# Work station



## stuarth44 (Oct 17, 2021)

weight abt 600kg
top 350 steel
3 rams, one to use horizontally 
one to form the rolling and plate stretching, one form part spheres
600 dollars of hydraulic fitting and file fit hose to arrive tomorrow pressure up to 3500 I only use a fraction of that, formers stretchers driven by hyd/ radial motor, flo control  to the motor and all circuits to really slow it all right down
form 1/4 steel or alu ,solenoids 24 volt


----------



## stuarth44 (Oct 19, 2021)

made the forming roller some sort of synthetic bearing material, just the hoses to make up now, advantage that when roll forming the material does not leave heavy marks
these big plates i did on my  big machine


----------



## matthewsx (Oct 19, 2021)

That looks like a beautiful boat, any pictures of it completed?


----------



## stuarth44 (Oct 19, 2021)

matthewsx said:


> That looks like a beautiful boat, any pictures of it completed?

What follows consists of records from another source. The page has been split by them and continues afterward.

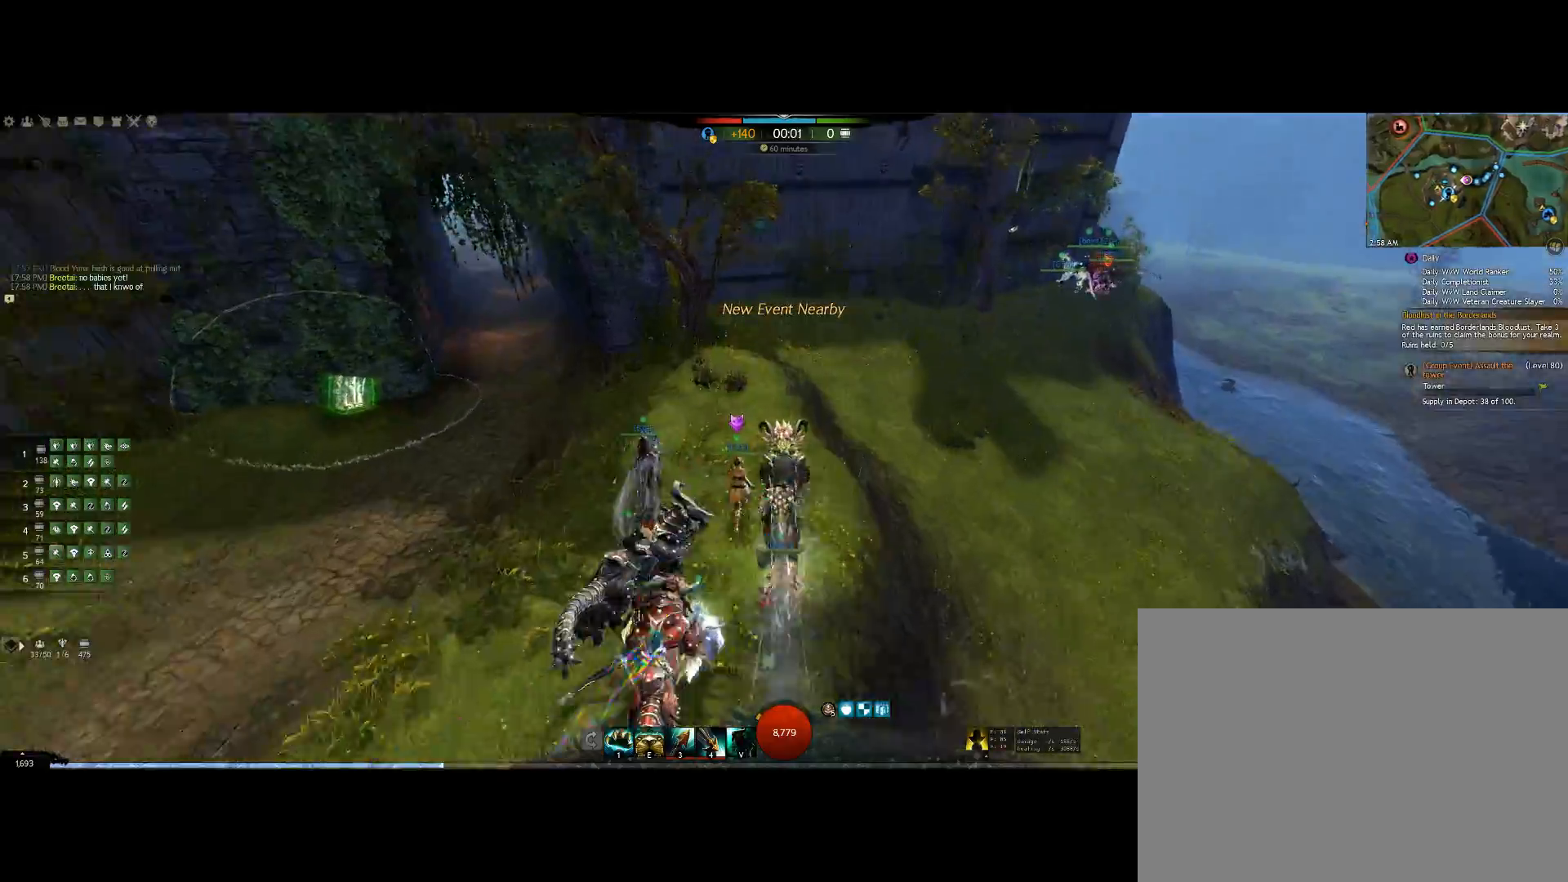
{"keys": [], "events": [[434, "up", "up"]]}
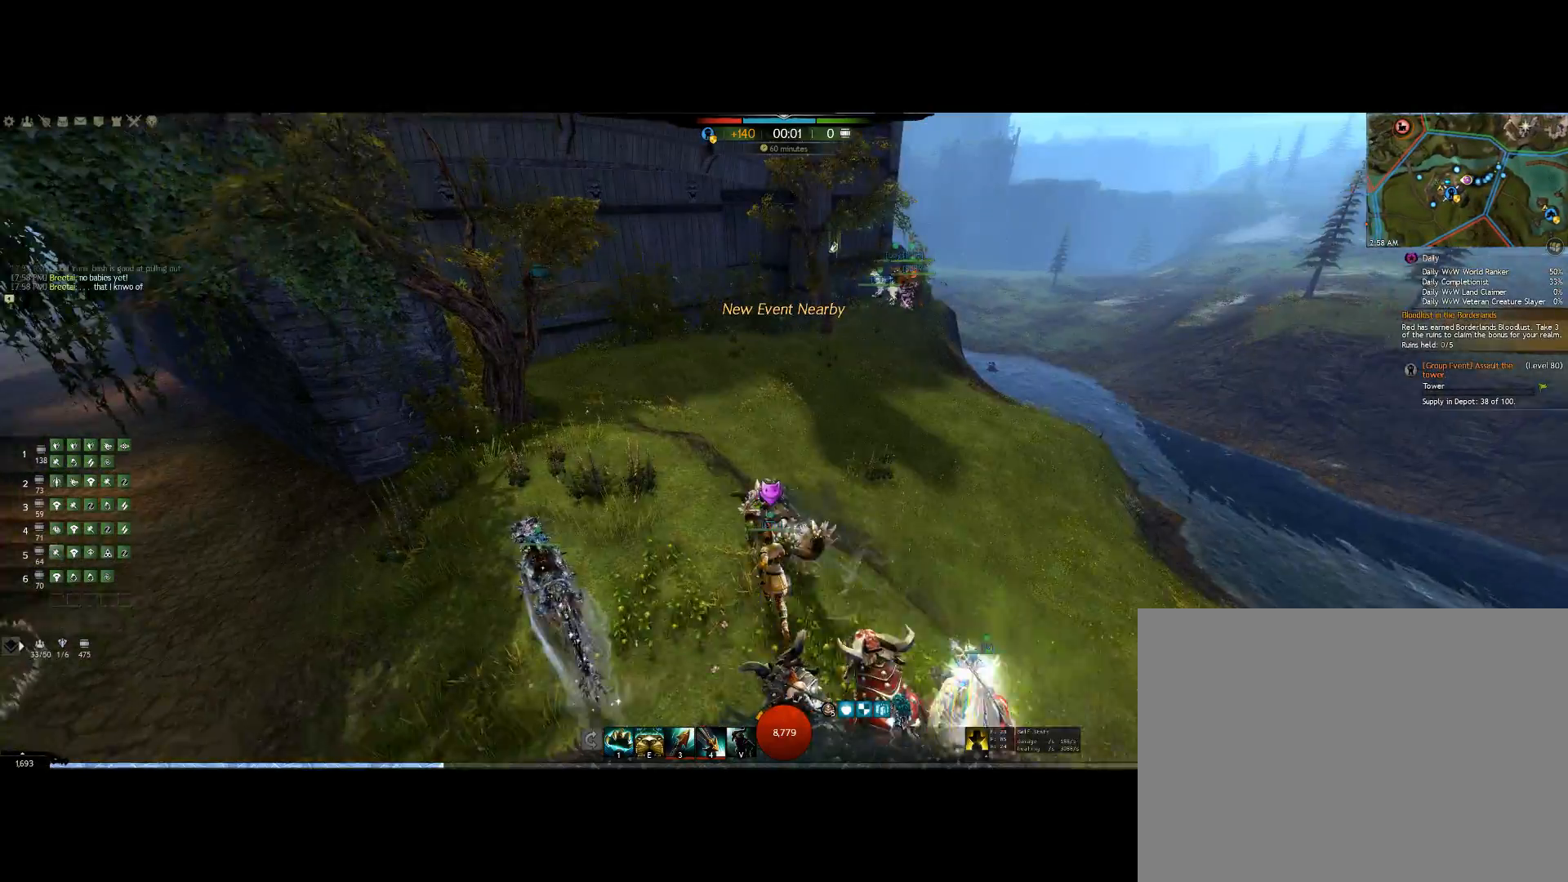
{"keys": [], "events": []}
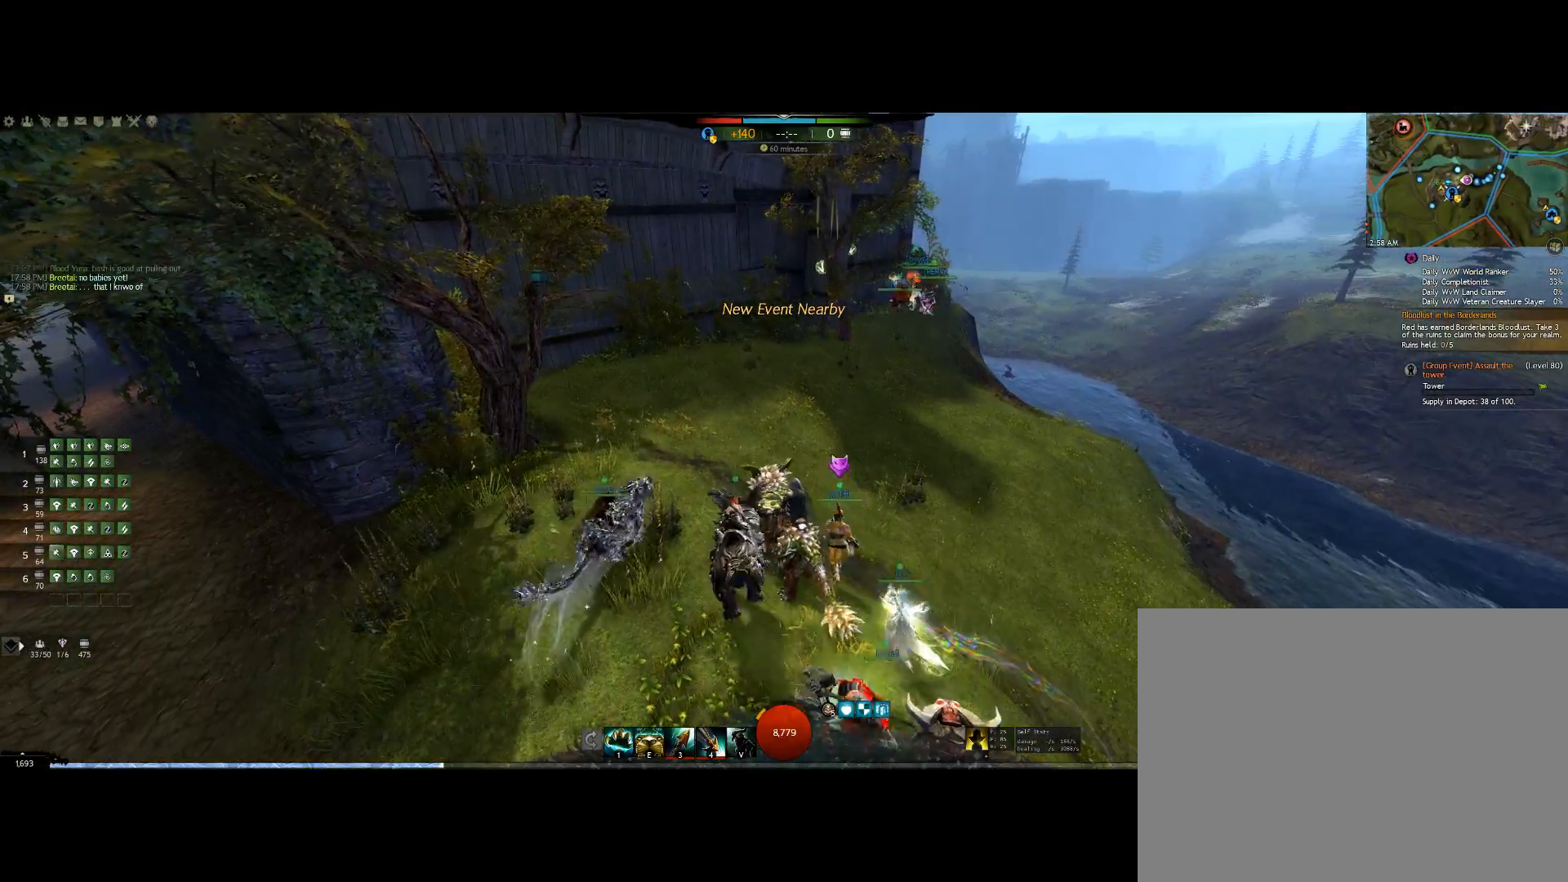
{"keys": ["right", "up"], "events": [[400, "up", "down"], [467, "right", "down"]]}
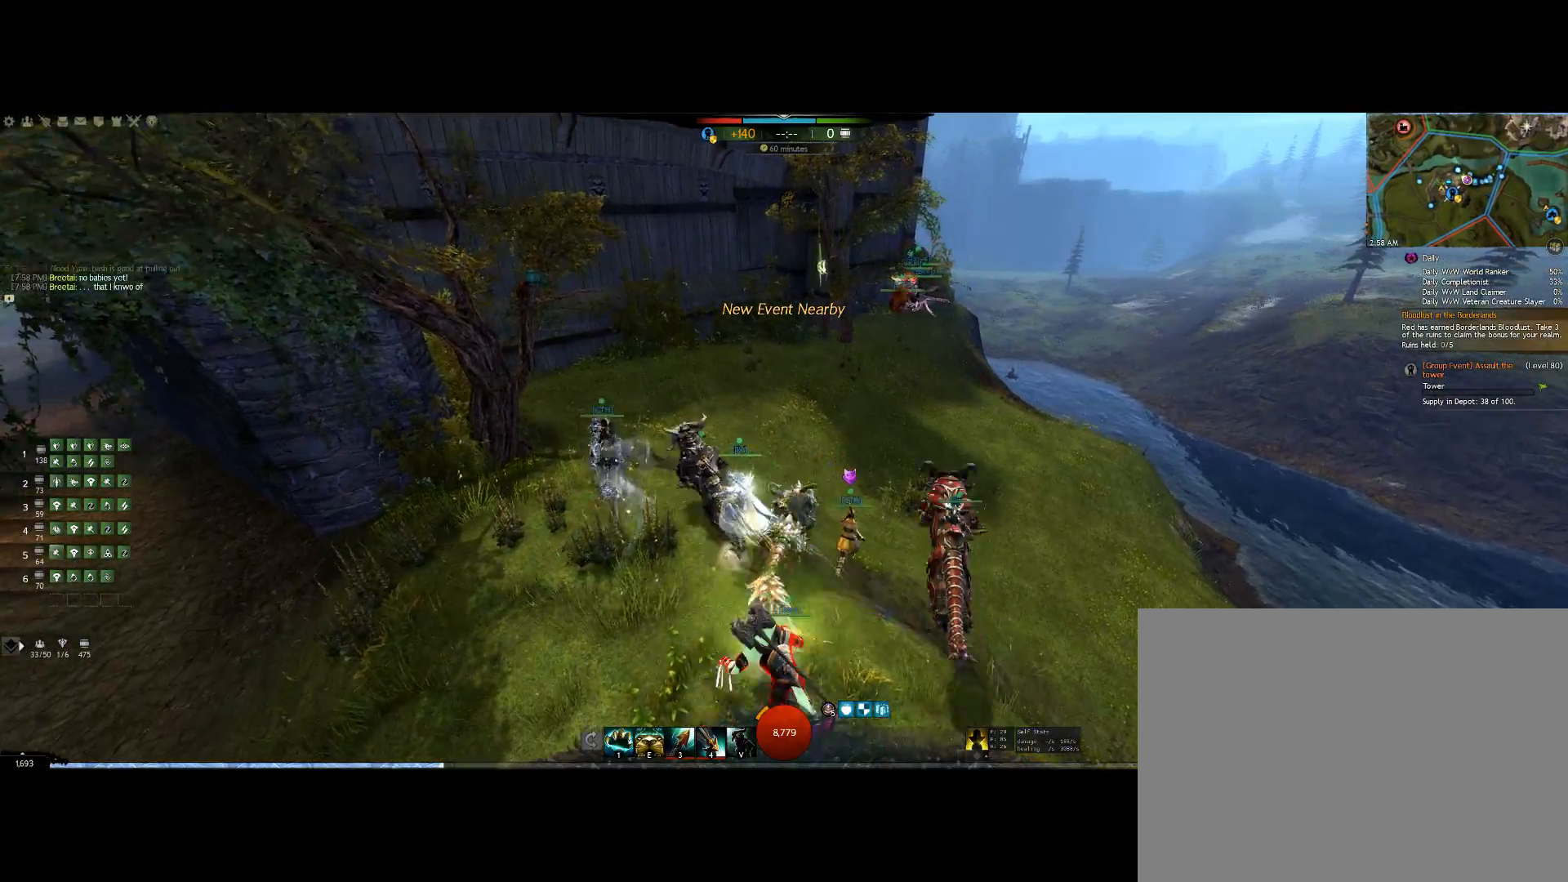
{"keys": ["up"], "events": [[167, "right", "up"]]}
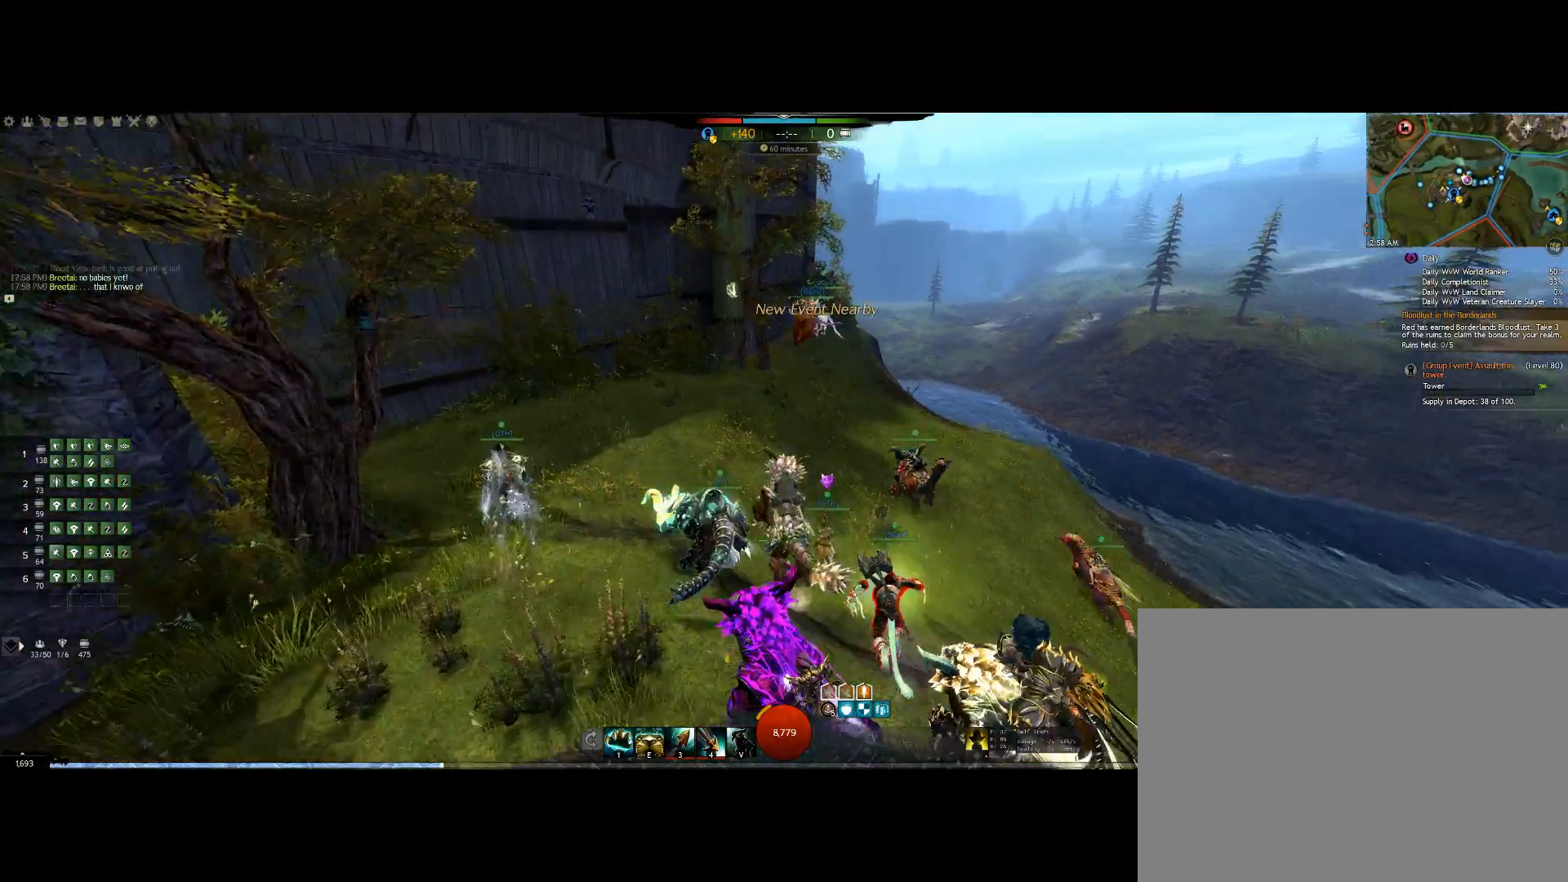
{"keys": ["up"], "events": []}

yes, built 3 of those model CAPE 40   designer Mummery
i built all of these search cape 40 mummery


----------



## stuarth44 (Oct 19, 2021)

i built all of those, jus t old now


----------



## matthewsx (Oct 20, 2021)

Just keep going, your work is still inspiring.


----------



## stuarth44 (Oct 20, 2021)

matthewsx said:


> Just keep going, your work is still inspiring.


thank you very much


----------